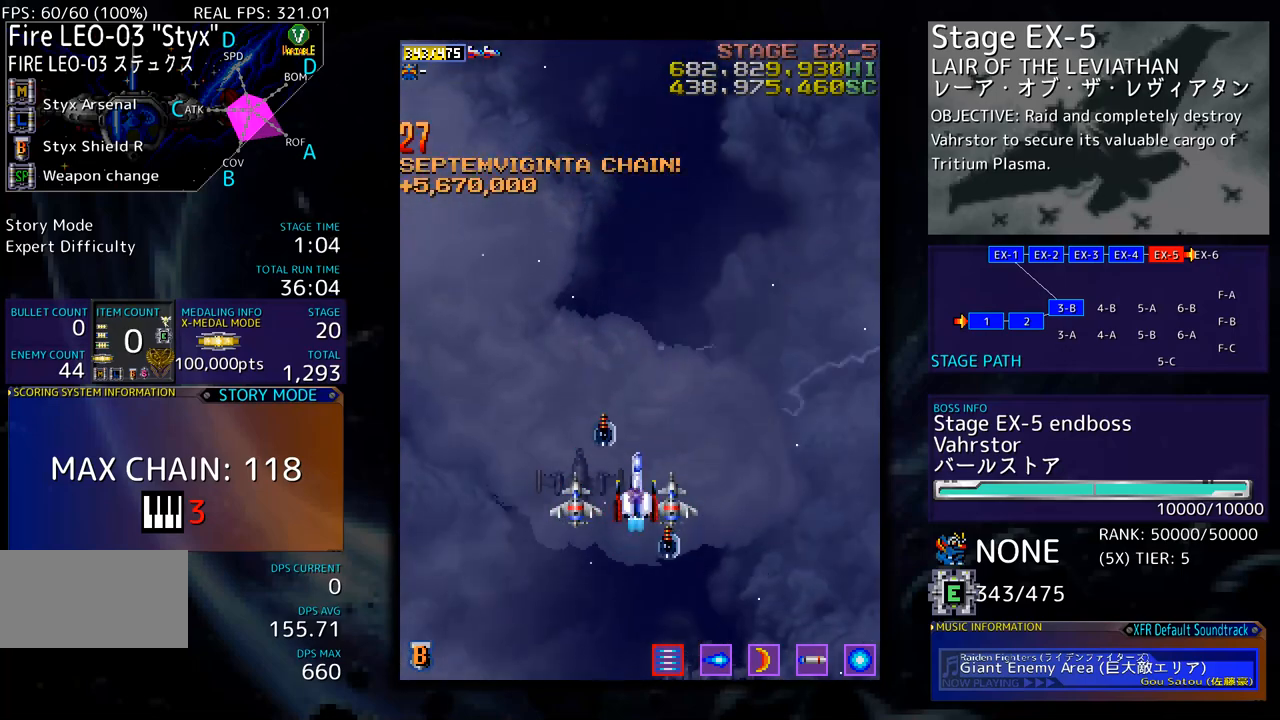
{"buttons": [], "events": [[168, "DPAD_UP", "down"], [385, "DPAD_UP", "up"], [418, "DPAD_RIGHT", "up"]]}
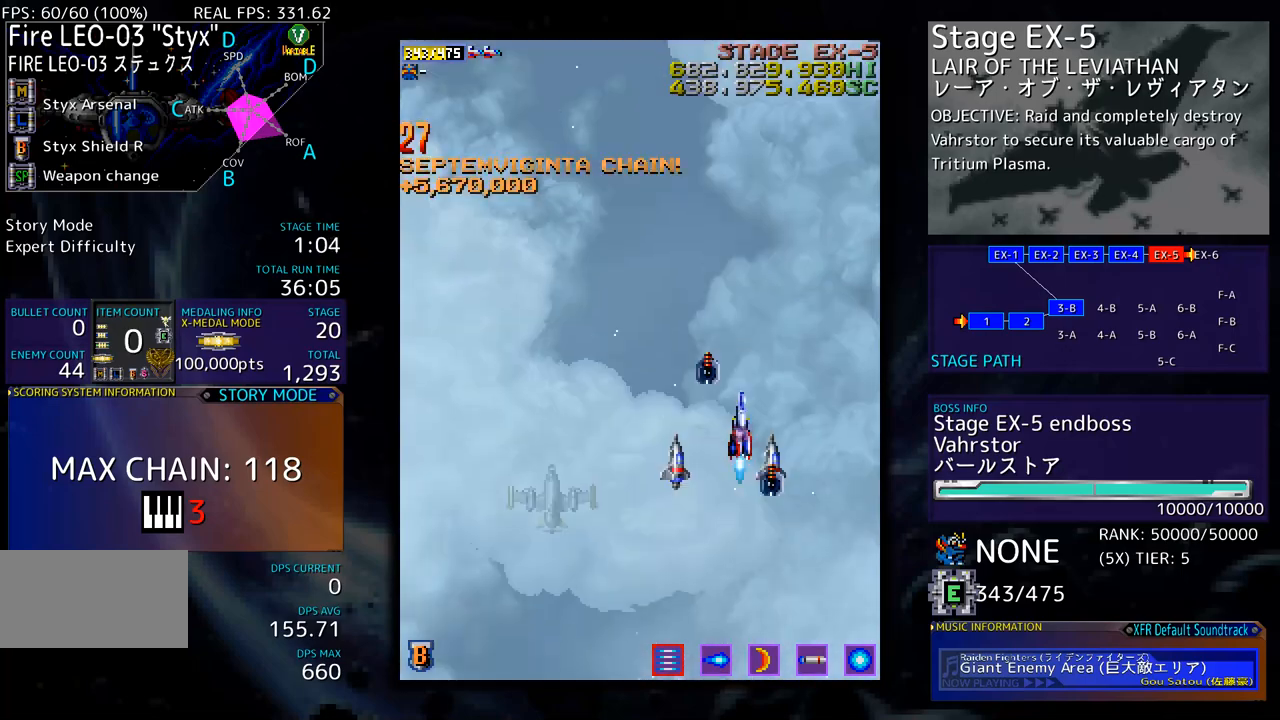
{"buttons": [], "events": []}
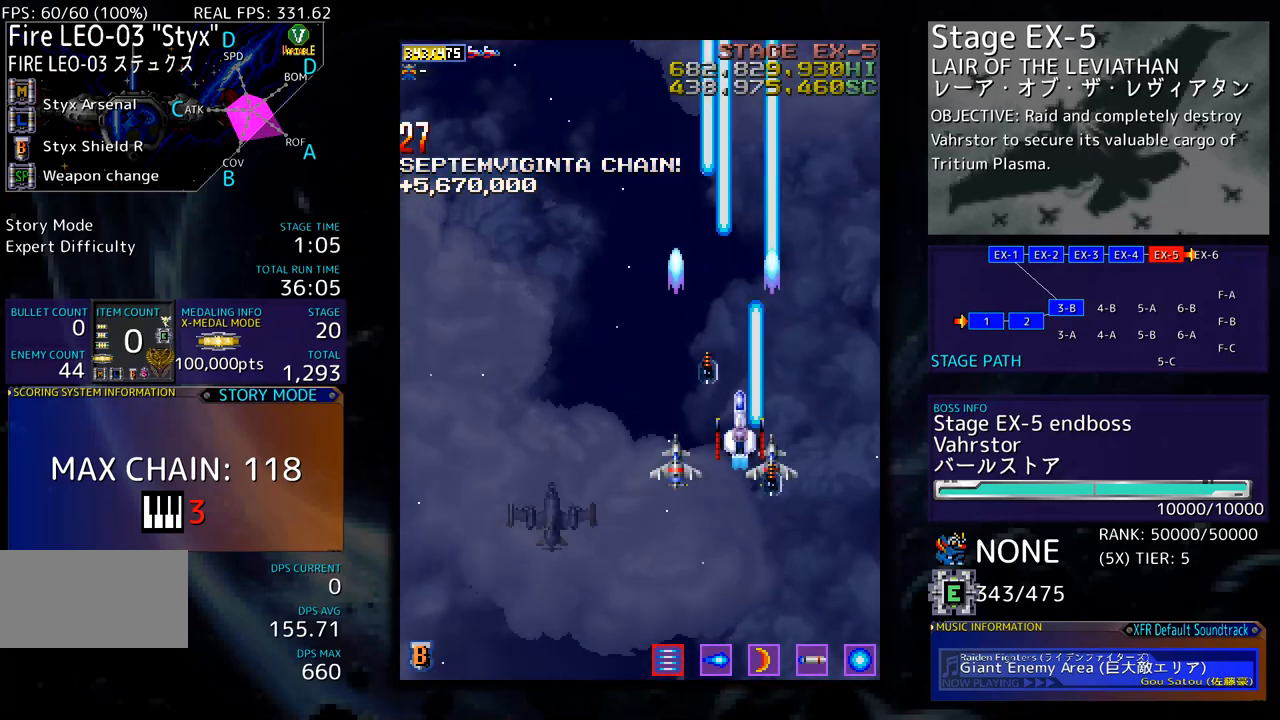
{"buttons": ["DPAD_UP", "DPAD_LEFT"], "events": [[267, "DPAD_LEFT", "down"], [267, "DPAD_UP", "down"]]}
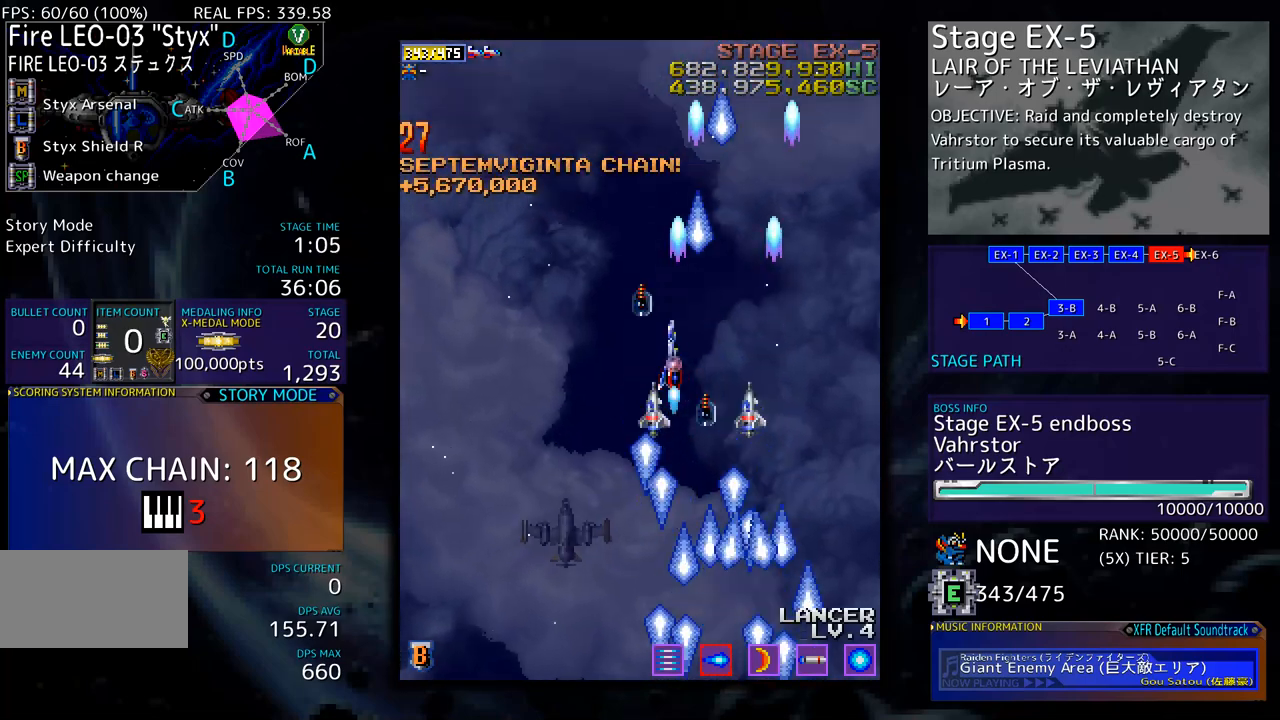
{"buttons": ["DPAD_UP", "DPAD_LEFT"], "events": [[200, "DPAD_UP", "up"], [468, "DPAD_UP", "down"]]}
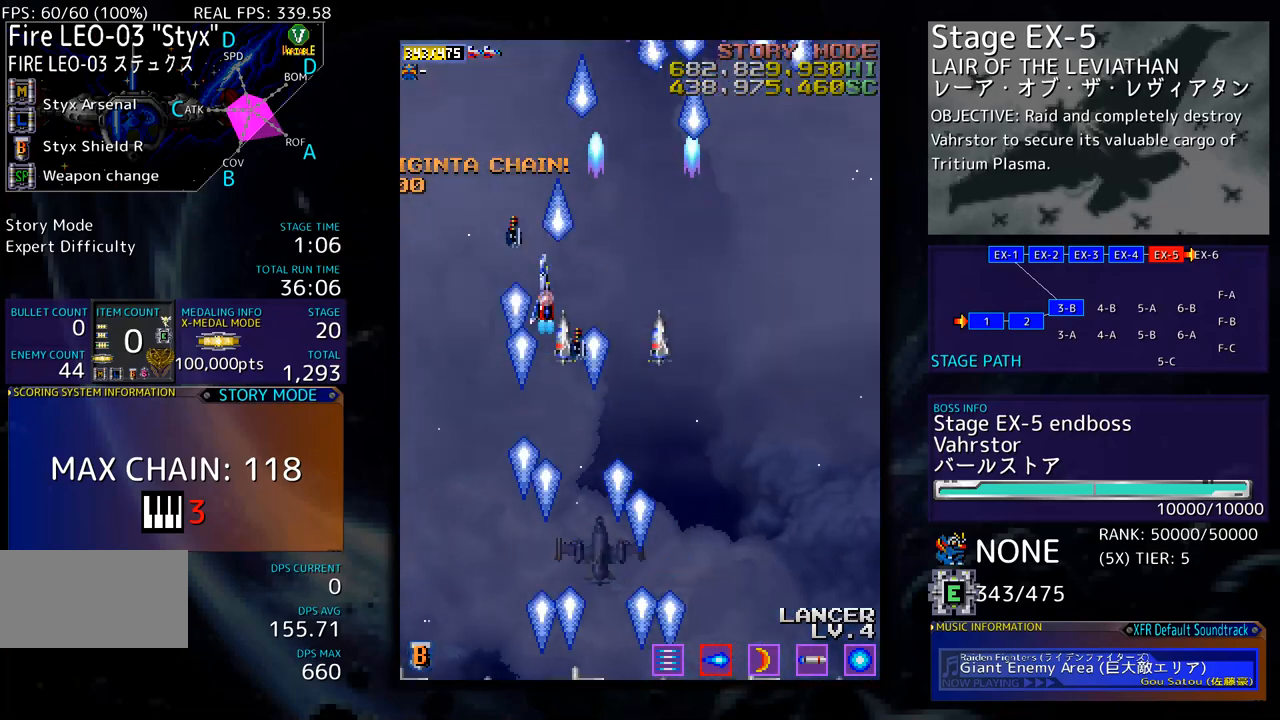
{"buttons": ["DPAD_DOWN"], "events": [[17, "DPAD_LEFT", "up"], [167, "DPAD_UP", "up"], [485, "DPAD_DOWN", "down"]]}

---

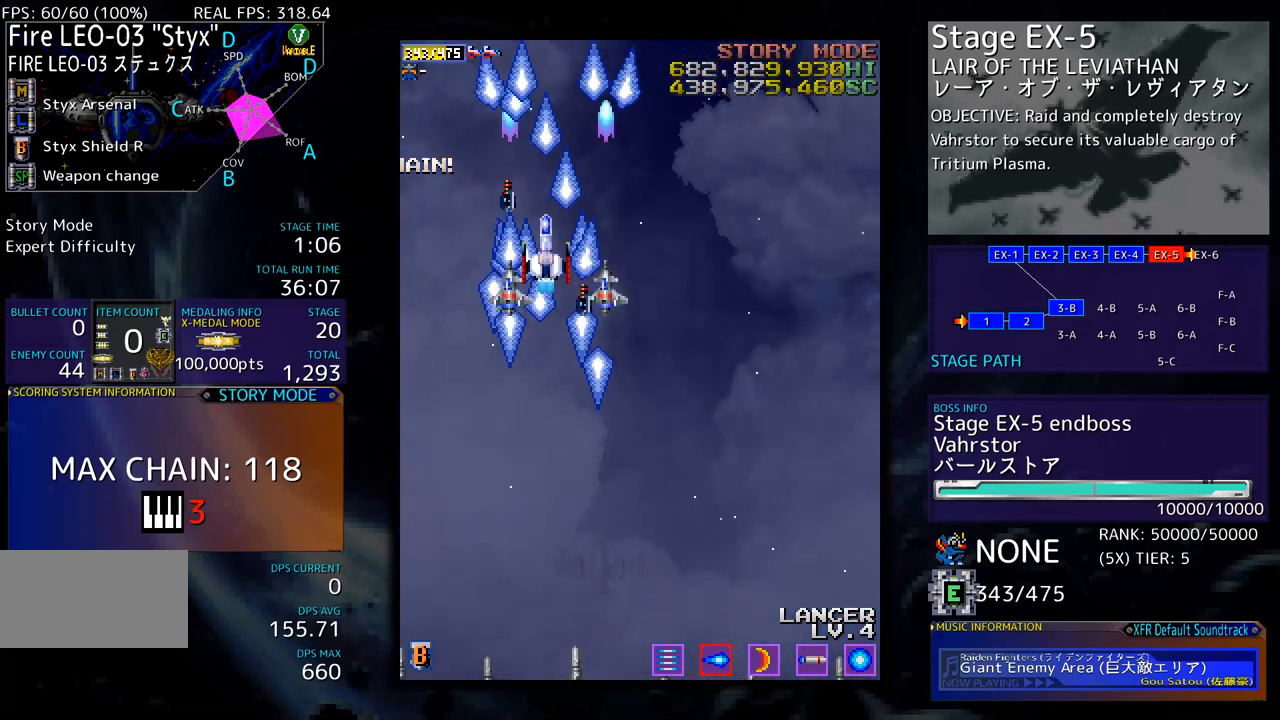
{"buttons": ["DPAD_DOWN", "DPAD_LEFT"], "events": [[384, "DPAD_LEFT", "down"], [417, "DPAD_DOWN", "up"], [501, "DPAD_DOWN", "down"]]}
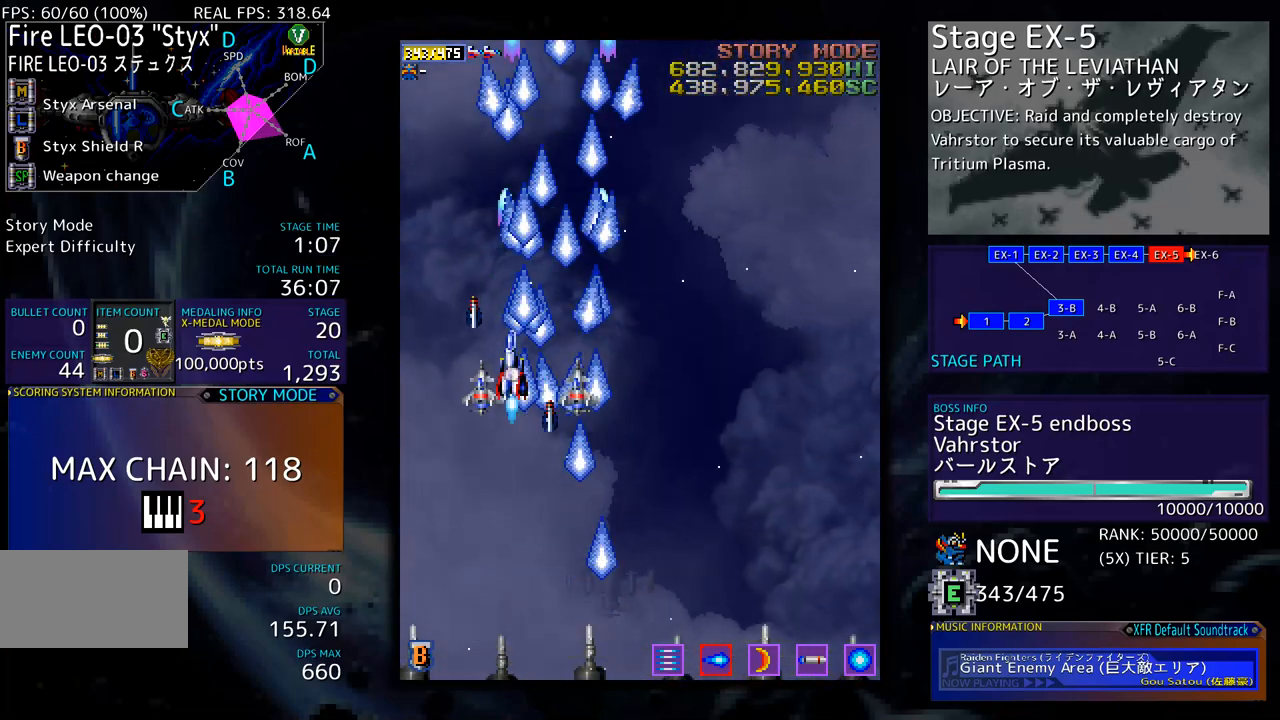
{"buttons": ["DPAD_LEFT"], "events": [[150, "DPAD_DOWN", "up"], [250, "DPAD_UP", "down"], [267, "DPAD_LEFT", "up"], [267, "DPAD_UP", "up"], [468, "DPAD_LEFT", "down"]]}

What to produce |
Where the string "down" shows up in the listing above, copy the line that holds it.

Finished task |
{"buttons": [], "events": [[168, "DPAD_UP", "down"], [385, "DPAD_UP", "up"], [418, "DPAD_RIGHT", "up"]]}
{"buttons": ["DPAD_UP", "DPAD_LEFT"], "events": [[267, "DPAD_LEFT", "down"], [267, "DPAD_UP", "down"]]}
{"buttons": ["DPAD_UP", "DPAD_LEFT"], "events": [[200, "DPAD_UP", "up"], [468, "DPAD_UP", "down"]]}
{"buttons": ["DPAD_DOWN"], "events": [[17, "DPAD_LEFT", "up"], [167, "DPAD_UP", "up"], [485, "DPAD_DOWN", "down"]]}
{"buttons": ["DPAD_DOWN", "DPAD_LEFT"], "events": [[384, "DPAD_LEFT", "down"], [417, "DPAD_DOWN", "up"], [501, "DPAD_DOWN", "down"]]}
{"buttons": ["DPAD_LEFT"], "events": [[150, "DPAD_DOWN", "up"], [250, "DPAD_UP", "down"], [267, "DPAD_LEFT", "up"], [267, "DPAD_UP", "up"], [468, "DPAD_LEFT", "down"]]}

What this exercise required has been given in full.